Friday, July 4, 2014

¡Viva Franco!

Some Spaniards don't think that it's a self-evident truth that people should be free to pursue happiness by operating a newspaper;
The leader of new political party Podemos, Pablo Iglesias, has said that he wants to see public control over the media in order to “guarantee freedom of the press.”
“The media, or at least a portion of it, needs some mechanisms of public control,” states the recently elected eurodeputy in a new book called Conversación con Pablo Iglesias, written by the journalist Jacobo Rivero. The collection of conversations came out after the European elections of May 25, when Podemos took Spain’s political stage by storm in a surprisingly strong showing at the polls.
“If the right to information is a democratic right, then the concentration of property is incompatible with that right,” claims Iglesias, a politics lecturer whose regular presence on television debate shows propelled him to fame and to the top of Podemos. “Something as important as the media, something that is of public interest and is essential to democracy, cannot be exclusively in the hands of multimillionaires.”

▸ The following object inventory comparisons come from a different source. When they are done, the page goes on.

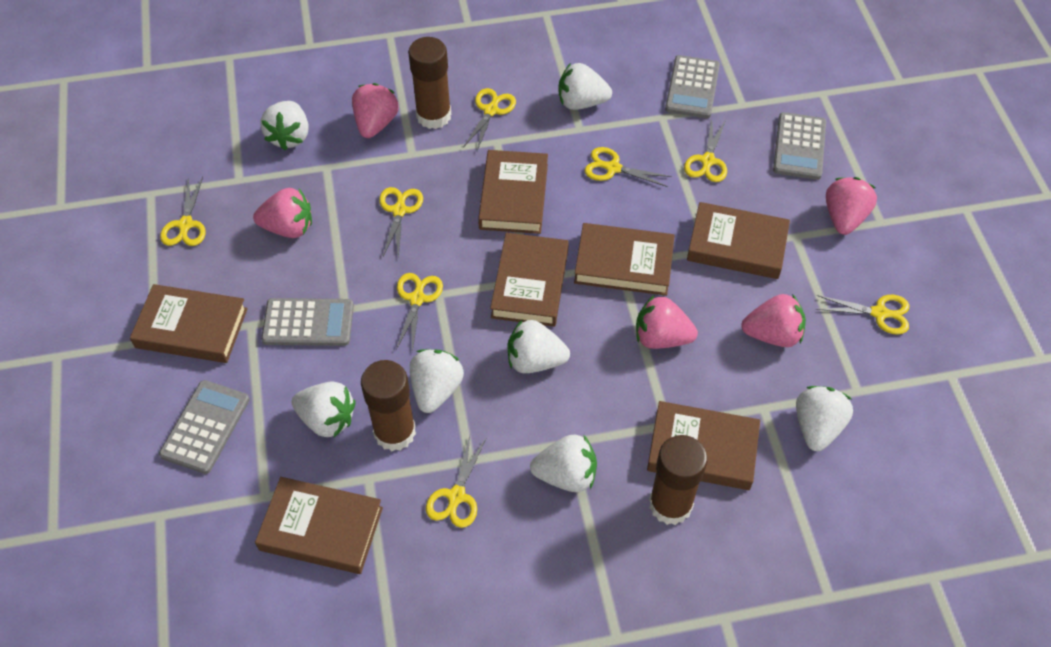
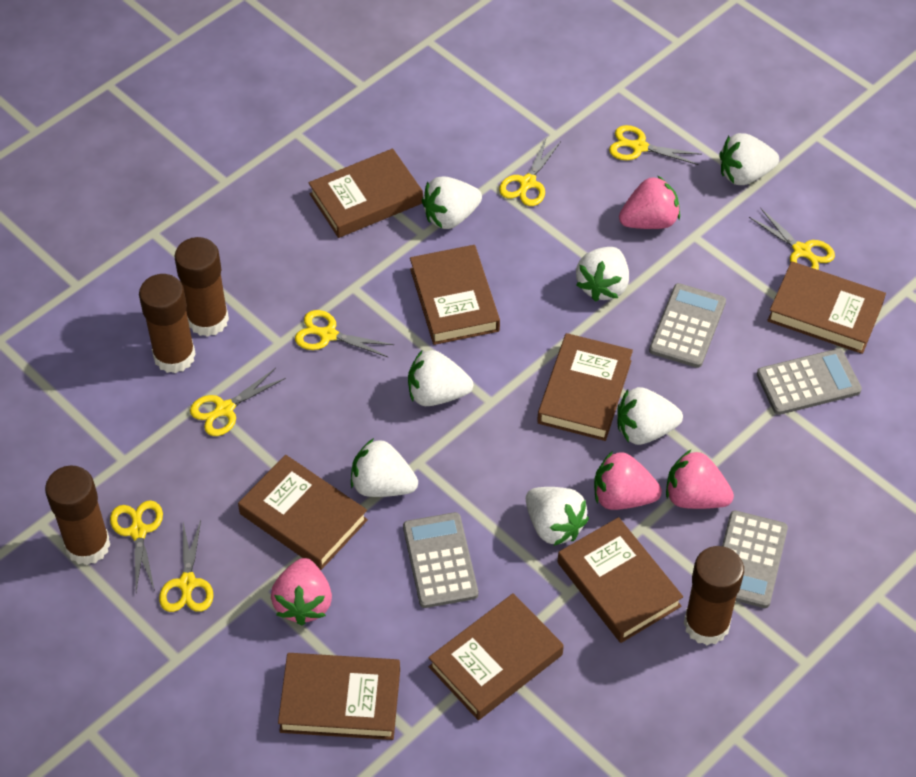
brown book: 7 -> 8
brown glue stick: 3 -> 4
pink strawberry: 5 -> 4
yellow scissors: 8 -> 7

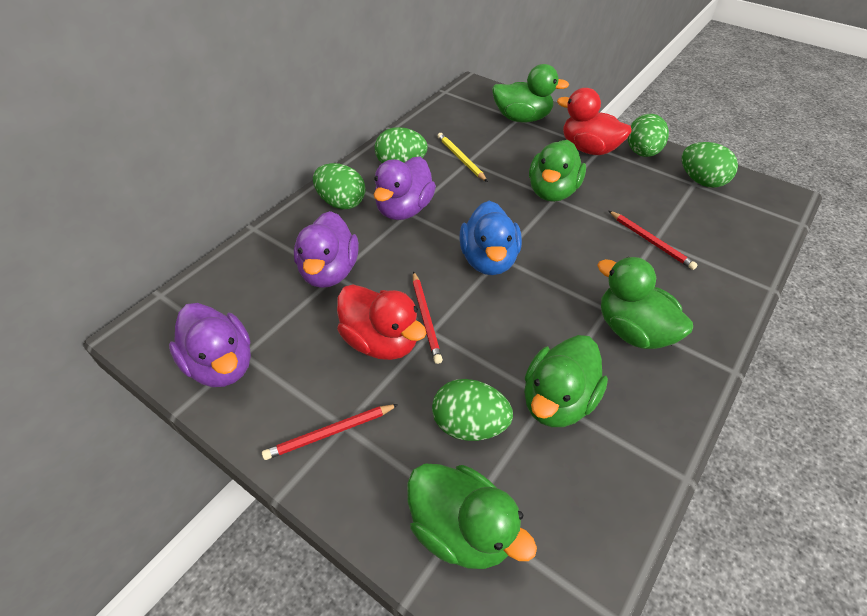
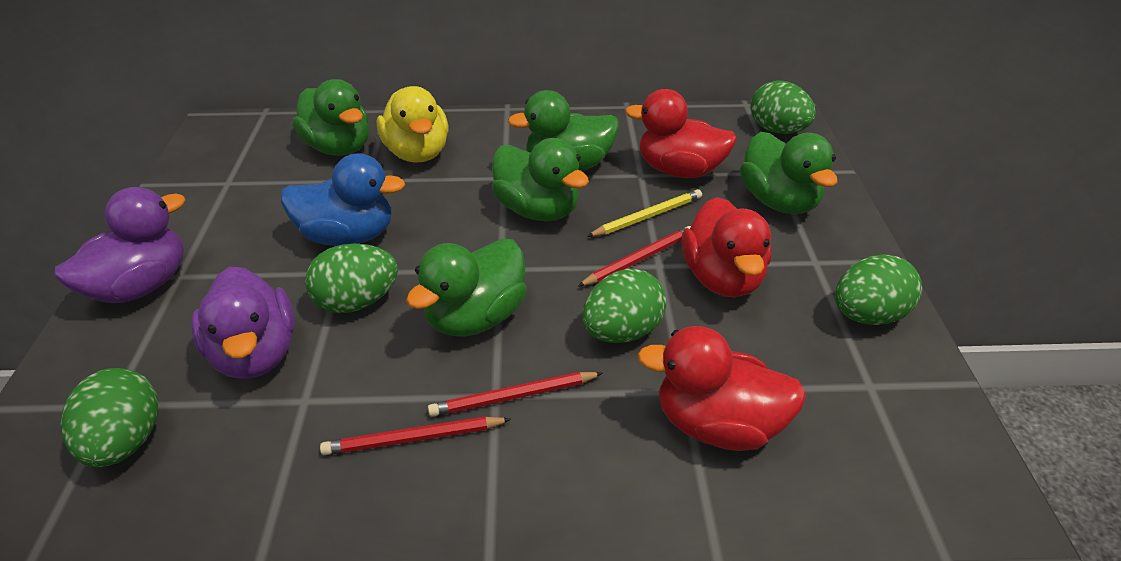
purple duck: 3 -> 2
red duck: 2 -> 3
yellow duck: 0 -> 1

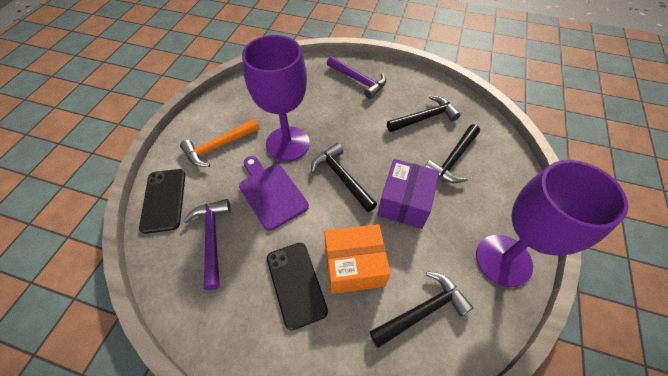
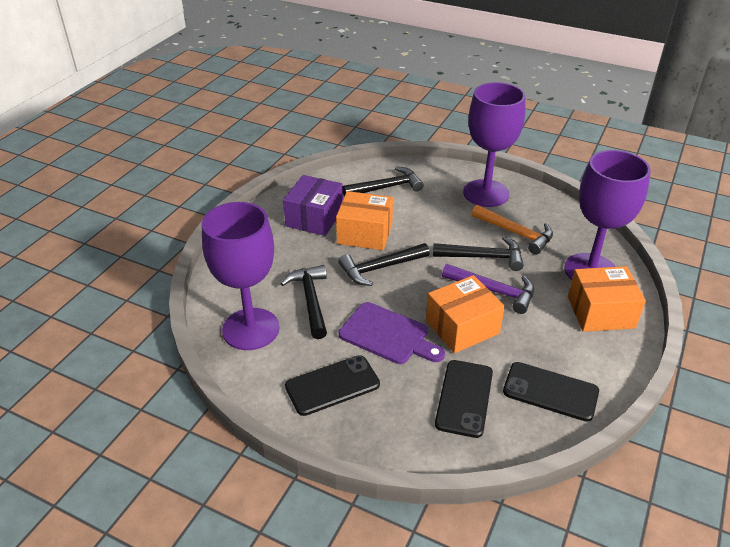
black phone: 2 -> 3
orange box: 1 -> 3
purple goblet: 2 -> 3
purple hammer: 2 -> 1

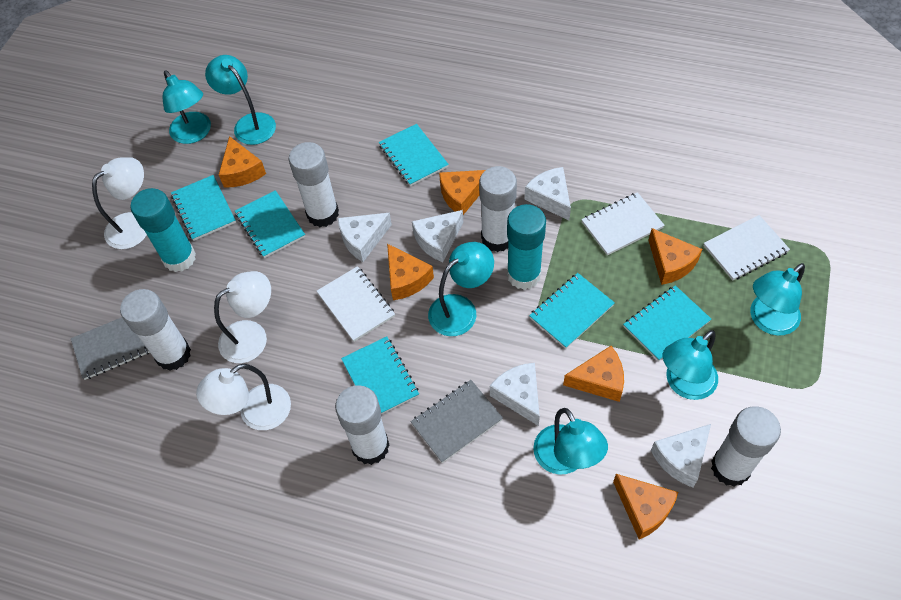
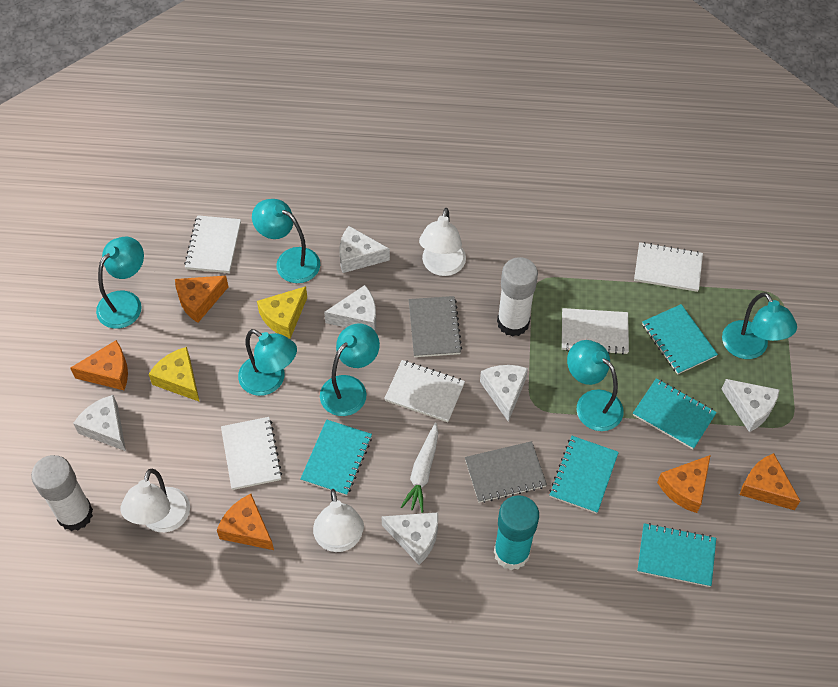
orange cheese: 6 -> 5
turquoise glue stick: 2 -> 1
turquoise notebook: 6 -> 5
white carrot: 0 -> 1
white cheese: 5 -> 6
white glue stick: 5 -> 2
white notebook: 3 -> 5
yellow cheese: 0 -> 2

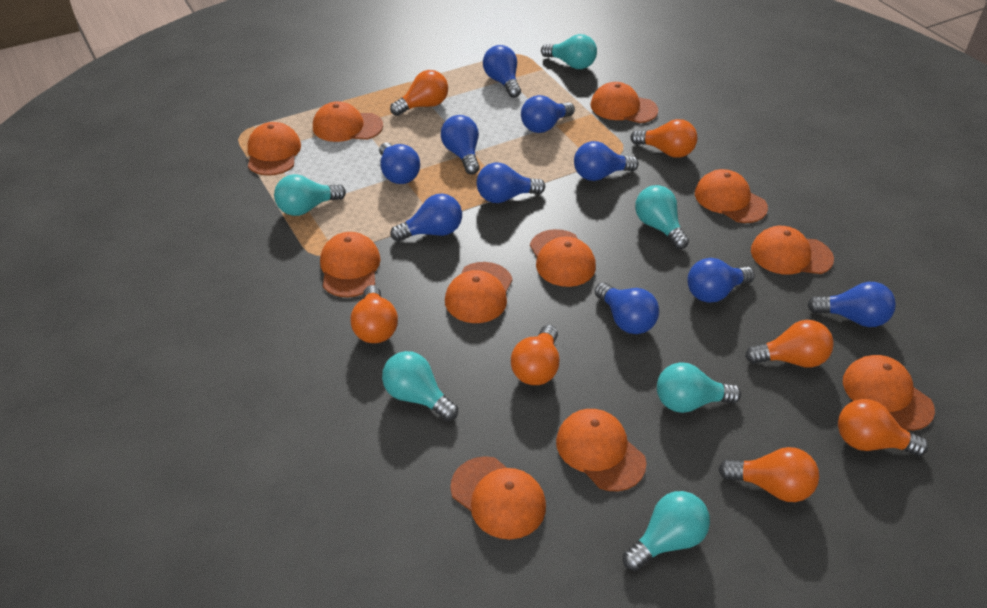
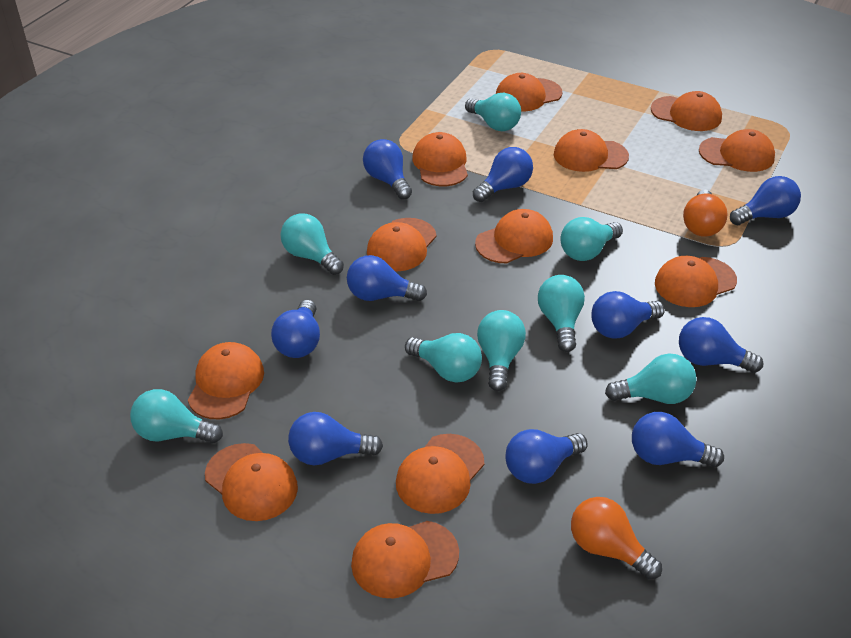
orange cap: 11 -> 12
orange light bulb: 7 -> 2
turquoise light bulb: 6 -> 8

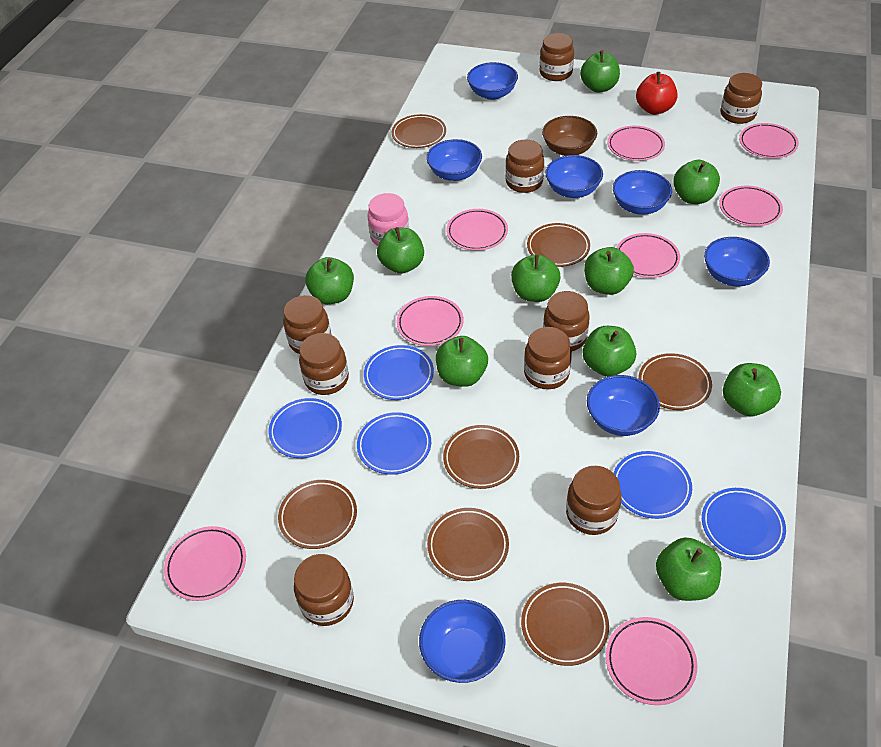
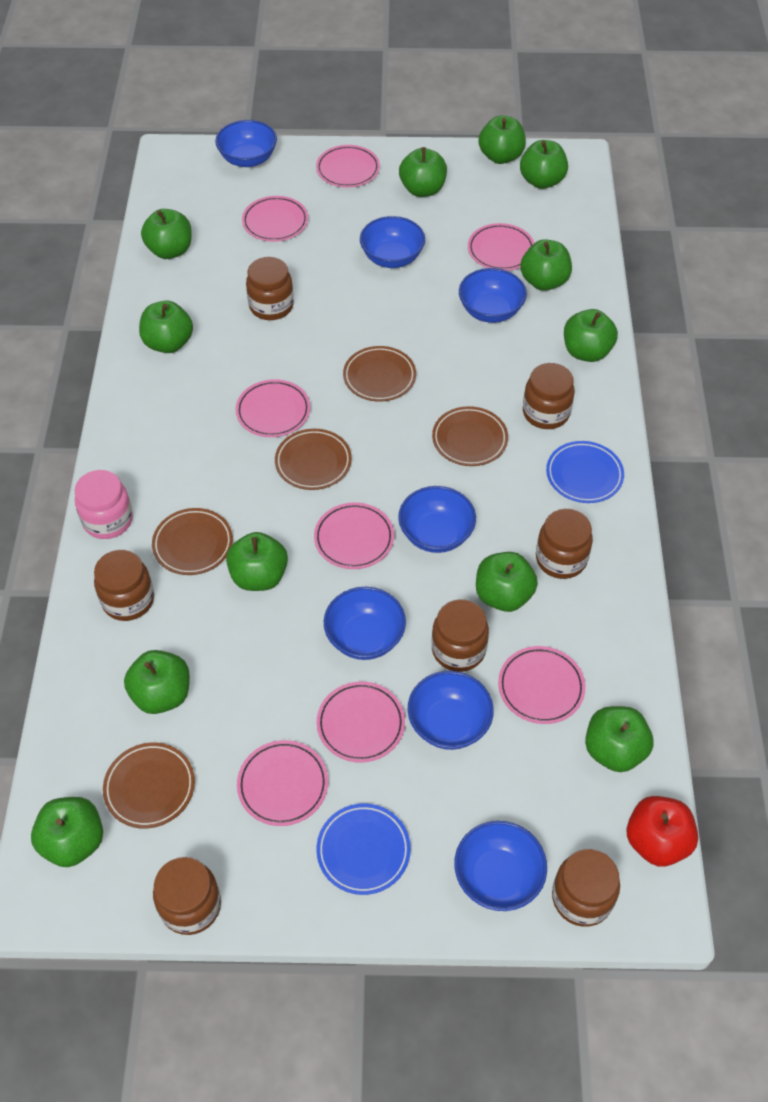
blue plate: 5 -> 2
brown bowl: 1 -> 0
brown jar: 9 -> 7
brown plate: 7 -> 5
green apple: 10 -> 12

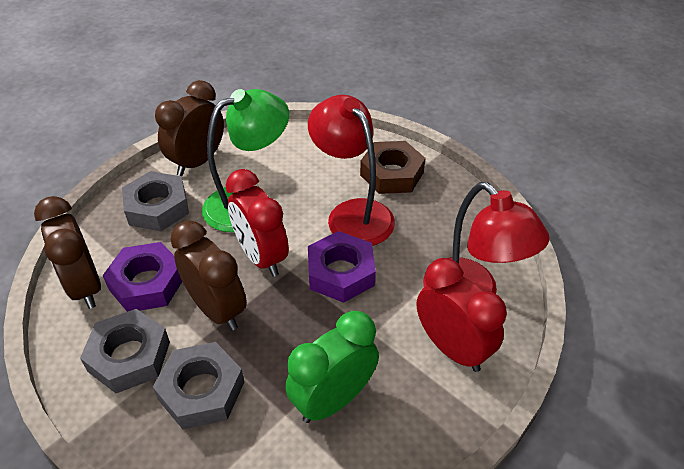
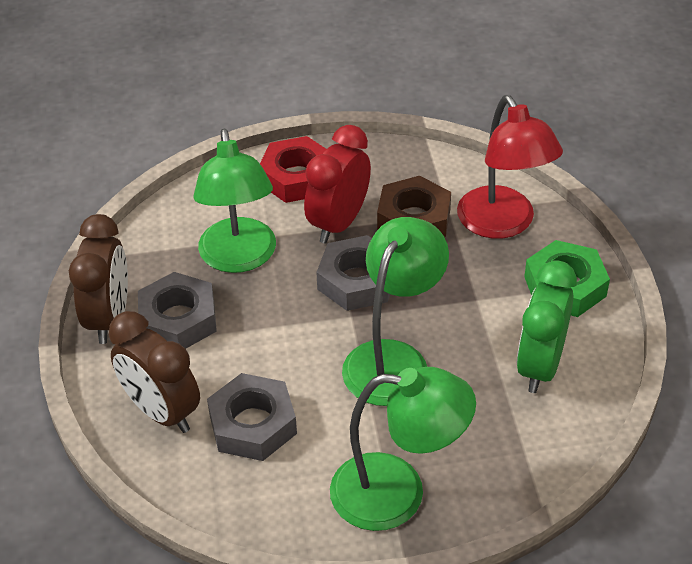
brown clock: 3 -> 2
green lamp: 1 -> 3
green nut: 0 -> 1
purple nut: 2 -> 0
red clock: 2 -> 1
red lamp: 2 -> 1
red nut: 0 -> 1

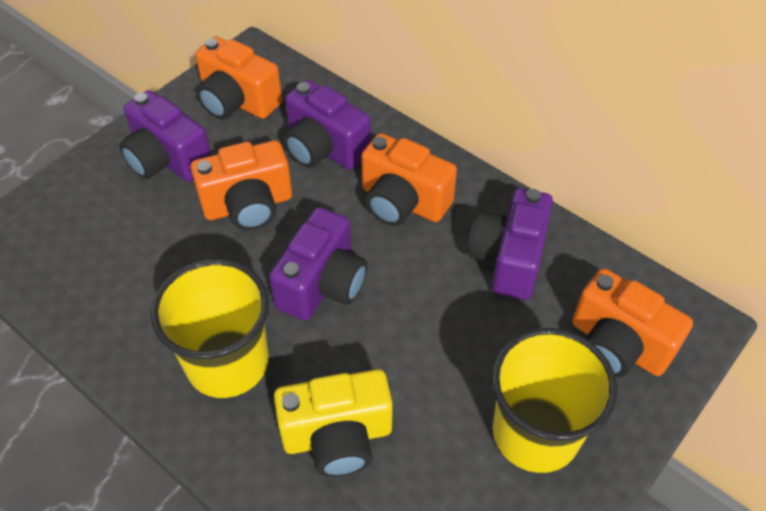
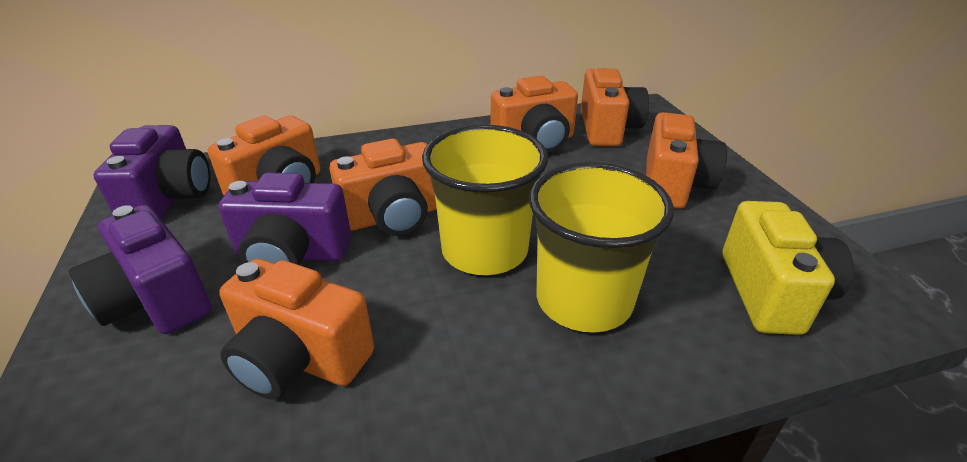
orange camera: 4 -> 6
purple camera: 4 -> 3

Which didn't stop Iglesias from regularly getting on television to espouse his weird ideas, nor keep him from getting elected. Wonder how he would have fared under a not so distant Spanish regime;
Dr Jordi Cornellà-Detrell, a Lecturer in Hispanic Studies at the School of Modern Languages set out to make a historic study of the censorship during Franco’s era, funded by an Arts & Humanities Research Council Early Research Scholarship, but was surprised to find that the edited versions are still being republished and read today:
“I began my study, comparing the censor’s changes to the original version of various novels including Dr No, when I realised that the modern reprint I was reading as the contemporary version was in fact the censored version, and I came to realise that the same was true of many other novels.”
As Dr Cornellà-Detrell explains: ”During Franco’s regime, foreign ideas were perceived as a potential threat to the moral and social fabric of the country.  The regime promoted the very catholic nature of Spain and censored literature that was at odds with this or with the political stance of the regime.
Among other admirers of Franco was/is Fidel Castro. Then there's the laboratory experiment underway in Ecuador right now;
Four newspapers in Ecuador are waiting to see whether they will be fined for failing to report on every detail of an official trip to Chile by President Rafael Correa on May 13 and 14.
Correa was scheduled to accept an honorary degree there, but he also met with Chilean leader Michelle Bachelet among other activities.
The complaint was filed by an agency called the Citizens’ Communication Observatory, but only after Correa encouraged the move in his Saturday program of May 17.
Organize yourselves, denounce it,” he told his audience, brandishing the news reports that he found excessively short. “They are taking away our right to be informed [...] They [the media]are providing a public service, which is to inform the people [...] React, people of Ecuador!”
And that's just one of 125 complaints lodged against Educador's media in the year since the law was passed.